Encargo: Expresa como tabla Markdown, con las columnas Nº y Línea, el tramo del listado que va desde el inicio hasta la línea que contiene "hæve, hvis ønskes.", ambas incluidas. Omite las líneas en blanco.

Datos extraídos:
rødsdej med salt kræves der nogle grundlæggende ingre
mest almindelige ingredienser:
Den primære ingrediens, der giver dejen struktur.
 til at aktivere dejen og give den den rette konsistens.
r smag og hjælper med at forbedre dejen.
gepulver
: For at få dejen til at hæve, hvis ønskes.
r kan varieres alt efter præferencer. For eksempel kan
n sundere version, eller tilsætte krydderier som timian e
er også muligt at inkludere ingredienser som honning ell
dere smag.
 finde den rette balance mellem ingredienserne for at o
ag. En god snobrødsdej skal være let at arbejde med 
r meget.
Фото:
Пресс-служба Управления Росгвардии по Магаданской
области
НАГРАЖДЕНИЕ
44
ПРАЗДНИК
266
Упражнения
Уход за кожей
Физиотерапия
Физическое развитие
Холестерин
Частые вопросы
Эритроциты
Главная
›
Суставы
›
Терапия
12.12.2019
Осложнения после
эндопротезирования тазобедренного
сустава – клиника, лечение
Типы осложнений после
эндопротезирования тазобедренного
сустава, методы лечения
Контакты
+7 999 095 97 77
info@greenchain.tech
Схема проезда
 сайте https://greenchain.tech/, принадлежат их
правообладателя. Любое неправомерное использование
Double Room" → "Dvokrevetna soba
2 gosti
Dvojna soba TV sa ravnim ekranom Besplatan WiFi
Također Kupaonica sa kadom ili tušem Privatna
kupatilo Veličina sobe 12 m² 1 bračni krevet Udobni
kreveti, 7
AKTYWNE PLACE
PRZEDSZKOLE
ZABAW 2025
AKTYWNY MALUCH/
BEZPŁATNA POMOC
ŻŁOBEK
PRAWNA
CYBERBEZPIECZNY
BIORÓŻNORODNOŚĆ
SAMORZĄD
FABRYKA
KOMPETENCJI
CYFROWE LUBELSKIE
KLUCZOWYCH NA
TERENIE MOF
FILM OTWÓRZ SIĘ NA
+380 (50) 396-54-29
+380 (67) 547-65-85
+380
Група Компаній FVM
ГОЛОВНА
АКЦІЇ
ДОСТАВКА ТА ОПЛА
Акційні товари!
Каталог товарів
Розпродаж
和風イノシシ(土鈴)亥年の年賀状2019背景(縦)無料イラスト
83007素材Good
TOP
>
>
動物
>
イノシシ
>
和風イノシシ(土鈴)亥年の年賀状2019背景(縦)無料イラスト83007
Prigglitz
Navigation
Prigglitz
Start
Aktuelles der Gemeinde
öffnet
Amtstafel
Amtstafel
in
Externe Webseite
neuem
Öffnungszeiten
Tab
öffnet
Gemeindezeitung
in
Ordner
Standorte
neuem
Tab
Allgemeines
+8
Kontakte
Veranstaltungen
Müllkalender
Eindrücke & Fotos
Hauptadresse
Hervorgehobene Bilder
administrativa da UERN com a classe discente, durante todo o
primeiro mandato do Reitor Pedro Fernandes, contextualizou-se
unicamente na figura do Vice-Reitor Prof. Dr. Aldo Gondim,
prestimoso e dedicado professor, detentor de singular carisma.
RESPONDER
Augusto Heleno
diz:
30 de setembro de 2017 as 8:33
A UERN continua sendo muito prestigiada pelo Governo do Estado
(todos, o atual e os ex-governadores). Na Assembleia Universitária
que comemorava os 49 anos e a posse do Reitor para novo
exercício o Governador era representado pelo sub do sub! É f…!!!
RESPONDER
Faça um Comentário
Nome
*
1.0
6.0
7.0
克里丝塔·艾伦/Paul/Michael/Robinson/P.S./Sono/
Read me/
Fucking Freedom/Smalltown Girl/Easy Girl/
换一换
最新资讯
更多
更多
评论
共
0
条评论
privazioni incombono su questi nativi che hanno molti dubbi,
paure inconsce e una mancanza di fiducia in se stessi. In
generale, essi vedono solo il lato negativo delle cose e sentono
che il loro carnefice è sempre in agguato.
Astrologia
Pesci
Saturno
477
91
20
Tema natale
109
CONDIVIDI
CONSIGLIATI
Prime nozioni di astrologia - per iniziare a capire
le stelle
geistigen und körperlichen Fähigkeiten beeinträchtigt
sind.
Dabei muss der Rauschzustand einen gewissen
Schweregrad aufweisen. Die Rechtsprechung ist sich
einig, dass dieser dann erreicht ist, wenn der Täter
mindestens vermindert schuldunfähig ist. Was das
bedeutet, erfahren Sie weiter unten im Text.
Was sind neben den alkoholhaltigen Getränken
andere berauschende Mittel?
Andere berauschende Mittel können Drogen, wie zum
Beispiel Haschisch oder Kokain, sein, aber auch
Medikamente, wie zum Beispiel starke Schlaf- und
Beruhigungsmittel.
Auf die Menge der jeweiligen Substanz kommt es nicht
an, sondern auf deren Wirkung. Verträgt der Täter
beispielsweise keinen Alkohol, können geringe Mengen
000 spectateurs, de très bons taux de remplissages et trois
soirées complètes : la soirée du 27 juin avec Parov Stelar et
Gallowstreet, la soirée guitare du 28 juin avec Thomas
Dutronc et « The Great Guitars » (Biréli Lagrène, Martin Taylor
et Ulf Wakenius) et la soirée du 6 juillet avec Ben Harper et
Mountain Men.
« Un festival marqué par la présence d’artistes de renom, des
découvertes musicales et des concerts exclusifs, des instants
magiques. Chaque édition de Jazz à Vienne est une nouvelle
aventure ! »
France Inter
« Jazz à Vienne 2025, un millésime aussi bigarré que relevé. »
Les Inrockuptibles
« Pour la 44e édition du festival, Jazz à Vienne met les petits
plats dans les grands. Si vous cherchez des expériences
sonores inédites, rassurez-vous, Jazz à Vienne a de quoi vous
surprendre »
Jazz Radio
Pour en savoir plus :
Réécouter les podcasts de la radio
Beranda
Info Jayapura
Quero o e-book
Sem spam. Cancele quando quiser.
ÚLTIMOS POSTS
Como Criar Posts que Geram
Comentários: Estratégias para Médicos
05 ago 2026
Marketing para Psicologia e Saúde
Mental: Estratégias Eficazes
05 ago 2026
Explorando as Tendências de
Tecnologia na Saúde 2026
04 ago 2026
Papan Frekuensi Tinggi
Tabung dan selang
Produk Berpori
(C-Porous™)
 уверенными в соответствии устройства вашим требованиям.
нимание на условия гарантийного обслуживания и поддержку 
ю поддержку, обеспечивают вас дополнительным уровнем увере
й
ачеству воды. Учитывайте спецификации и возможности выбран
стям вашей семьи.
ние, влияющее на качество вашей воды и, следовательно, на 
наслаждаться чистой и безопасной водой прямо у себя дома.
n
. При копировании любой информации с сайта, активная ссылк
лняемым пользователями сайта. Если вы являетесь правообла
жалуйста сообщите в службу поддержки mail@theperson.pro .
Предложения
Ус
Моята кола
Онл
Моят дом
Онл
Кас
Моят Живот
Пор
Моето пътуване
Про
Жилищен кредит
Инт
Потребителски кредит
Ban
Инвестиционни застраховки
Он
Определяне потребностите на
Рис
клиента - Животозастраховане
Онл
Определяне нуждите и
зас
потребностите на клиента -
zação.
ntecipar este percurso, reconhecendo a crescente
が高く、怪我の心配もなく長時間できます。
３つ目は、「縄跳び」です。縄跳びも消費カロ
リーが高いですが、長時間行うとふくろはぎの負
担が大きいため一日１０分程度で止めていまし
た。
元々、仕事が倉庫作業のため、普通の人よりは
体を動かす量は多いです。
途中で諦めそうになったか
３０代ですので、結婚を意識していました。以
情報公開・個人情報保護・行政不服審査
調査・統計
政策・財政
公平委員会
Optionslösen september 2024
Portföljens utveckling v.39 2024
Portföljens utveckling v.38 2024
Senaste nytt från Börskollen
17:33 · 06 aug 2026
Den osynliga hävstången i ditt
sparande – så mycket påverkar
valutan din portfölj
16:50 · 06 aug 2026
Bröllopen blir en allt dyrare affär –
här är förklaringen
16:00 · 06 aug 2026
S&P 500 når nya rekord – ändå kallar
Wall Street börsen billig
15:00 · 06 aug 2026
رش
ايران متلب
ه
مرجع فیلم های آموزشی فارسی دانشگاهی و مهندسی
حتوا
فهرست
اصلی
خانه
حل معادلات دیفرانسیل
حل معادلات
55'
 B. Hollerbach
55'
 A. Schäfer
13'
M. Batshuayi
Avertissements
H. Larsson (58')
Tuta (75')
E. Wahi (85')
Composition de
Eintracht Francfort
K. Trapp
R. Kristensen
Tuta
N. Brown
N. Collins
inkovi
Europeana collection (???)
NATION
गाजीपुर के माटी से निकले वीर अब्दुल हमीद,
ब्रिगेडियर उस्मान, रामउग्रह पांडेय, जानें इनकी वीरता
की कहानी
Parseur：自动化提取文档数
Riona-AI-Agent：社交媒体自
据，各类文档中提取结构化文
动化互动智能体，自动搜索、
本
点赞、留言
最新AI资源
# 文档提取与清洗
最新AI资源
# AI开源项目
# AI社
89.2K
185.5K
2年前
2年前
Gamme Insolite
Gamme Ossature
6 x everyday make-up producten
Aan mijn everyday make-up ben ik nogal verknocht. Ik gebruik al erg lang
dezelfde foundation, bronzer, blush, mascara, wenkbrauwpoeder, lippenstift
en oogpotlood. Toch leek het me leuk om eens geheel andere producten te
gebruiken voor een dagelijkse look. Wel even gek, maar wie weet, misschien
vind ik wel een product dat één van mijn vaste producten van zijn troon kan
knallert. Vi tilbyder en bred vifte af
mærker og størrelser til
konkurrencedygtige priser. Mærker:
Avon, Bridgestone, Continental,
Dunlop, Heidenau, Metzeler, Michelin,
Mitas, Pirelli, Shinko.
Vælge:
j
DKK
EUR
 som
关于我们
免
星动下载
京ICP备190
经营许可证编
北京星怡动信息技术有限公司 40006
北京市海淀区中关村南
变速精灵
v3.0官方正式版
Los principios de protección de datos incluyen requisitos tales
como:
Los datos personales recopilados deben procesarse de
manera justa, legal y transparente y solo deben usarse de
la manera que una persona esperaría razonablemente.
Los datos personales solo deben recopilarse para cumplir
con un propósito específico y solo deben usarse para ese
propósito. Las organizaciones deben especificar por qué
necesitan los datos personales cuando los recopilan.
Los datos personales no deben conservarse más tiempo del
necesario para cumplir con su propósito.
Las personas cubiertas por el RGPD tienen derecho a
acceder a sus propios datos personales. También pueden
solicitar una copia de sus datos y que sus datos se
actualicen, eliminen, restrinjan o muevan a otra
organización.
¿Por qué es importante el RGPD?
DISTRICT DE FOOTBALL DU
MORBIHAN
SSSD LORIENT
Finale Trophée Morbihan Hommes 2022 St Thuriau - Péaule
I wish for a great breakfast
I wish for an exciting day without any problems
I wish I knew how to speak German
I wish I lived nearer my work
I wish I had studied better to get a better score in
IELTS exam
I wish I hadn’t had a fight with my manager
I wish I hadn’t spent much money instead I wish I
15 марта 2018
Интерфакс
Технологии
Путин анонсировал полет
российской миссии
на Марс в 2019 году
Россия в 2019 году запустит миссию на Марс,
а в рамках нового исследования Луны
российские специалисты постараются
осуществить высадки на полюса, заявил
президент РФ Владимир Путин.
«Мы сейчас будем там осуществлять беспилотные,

Tu respuesta:
| Nº | Línea |
|---|---|
| 1 | rødsdej med salt kræves der nogle grundlæggende ingre |
| 2 | mest almindelige ingredienser: |
| 3 | Den primære ingrediens, der giver dejen struktur. |
| 4 |  til at aktivere dejen og give den den rette konsistens. |
| 5 | r smag og hjælper med at forbedre dejen. |
| 6 | gepulver |
| 7 | : For at få dejen til at hæve, hvis ønskes. |